The Likud has long since abandoned its aim of fully annexing the West Bank. Some party leaders still support granting no more than limited autonomy to the Palestinians in limited areas of the West Bank. Others say Israel should first focus on defeating terrorism, and only then enter open-ended negotiations. Unilateral disengagement is a third, fairly recent option adopted by Sharon and Olmert, along with a handful of other top leaders in the party.
“Clearly, this camp in Likud is emerging as a result of their recognition of the power of demography,” the former director of Israel’s National Security Council, reserve General Uzi Dayan, told the Forward last week. “You can’t argue with the numbers.” Dayan, who is considered close to the Labor Party, advocated the unilateral disengagement option to both prime ministers Ehud Barak of Labor and Sharon of Likud while serving as their national security adviser.

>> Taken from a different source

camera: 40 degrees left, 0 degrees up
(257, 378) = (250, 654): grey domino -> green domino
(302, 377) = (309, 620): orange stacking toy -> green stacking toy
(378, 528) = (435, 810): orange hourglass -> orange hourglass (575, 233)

Contrary to what is assumed to be Sharon’s and Olmert’s view, Dayan does not see such a move as an endgame but as a step to induce negotiations toward a final-status agreement with the Palestinians.

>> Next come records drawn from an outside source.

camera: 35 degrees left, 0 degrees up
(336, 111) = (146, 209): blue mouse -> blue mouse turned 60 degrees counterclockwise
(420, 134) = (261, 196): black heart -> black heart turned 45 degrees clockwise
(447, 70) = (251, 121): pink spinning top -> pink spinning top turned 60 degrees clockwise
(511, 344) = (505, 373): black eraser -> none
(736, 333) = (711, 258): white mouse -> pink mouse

The legitimacy that Likud’s most senior leaders have given to the “demographic argument” — as it is known in Israel — is fueling the debate over the advisability of Israel’s continued presence in the West Bank and Gaza and putting the territories’ Jewish settlers on the defensive.
Last week, at the conference in Herzliya that served as the podium for Sharon’s historic “unilateral disengagement” speech, Justice Minister Yosef Lapid of the secularist Shinui party said that Jewish settlers “in their heart of hearts dream of transfer.” Lapid called such an option “not only barbaric but also utterly impossible.” He accused them of exerting control over Israel’s political arena that far exceeds their minority status. “Even though Israel is an exemplary democracy, it is de facto controlled by a small minority of Yesha settlers who represent a minority within the settlers themselves.”

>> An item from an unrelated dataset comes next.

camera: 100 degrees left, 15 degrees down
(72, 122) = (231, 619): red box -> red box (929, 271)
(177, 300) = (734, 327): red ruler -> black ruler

This week, a group of officers and soldiers from Israel’s top commando unit, Sayeret Matkal, sent a letter to Sharon explaining — on moral grounds — their refusal to serve in the territories. This week a group of bereaved families of victims of Palestinian violence launched a massive letter writing campaign to settlers in the Gaza Strip, urging them to leave.
Not all of Likud’s leaders are embracing the demographic argument for disengagement. Finance Minister Benjamin Netanyahu, who is positioning himself to challenge Sharon from the right, said in his policy speech at the Herzliya conference that West Bank and Gaza Palestinians are not the true demographic challenge, “since nobody is suggesting we continue to control them, and they will have some form of self-rule.” Netanyahu drew fire from civil libertarians and opposition leaders by declaring that the real “demographic problem” was in fact the Arab minority within Israel proper. “If Israel’s Arabs become well integrated and reach 35% to 45% of the population, there will no longer be a Jewish state,” he said.
Arab citizens are about 19% percent of Israel’s population. They are expected to reach 21% to 23% of the population by 2020. There are no credible projections of any future point at which they would reach 35% or 45%.
A study published last week by the Jerusalem Institute for Israel Research, a private think tank, shows that the city of Jerusalem, always a microcosm of Arab-Jewish coexistence, may be first to experience a demographic balance shift. The study points out that the capital’s Arab population is growing 3.3 times faster than its Jewish population. Although it doesn’t explicitly say so, the study shows that if current trends continue, it may take fewer than 15 years for Arabs to become Jerusalem’s majority. “We may have a situation, in say 12 years, where, heaven forbid, Jerusalem is not the capital of the Jews or the Jewish people, but instead has an Arab majority,” Mayor Uri Lupolianski said.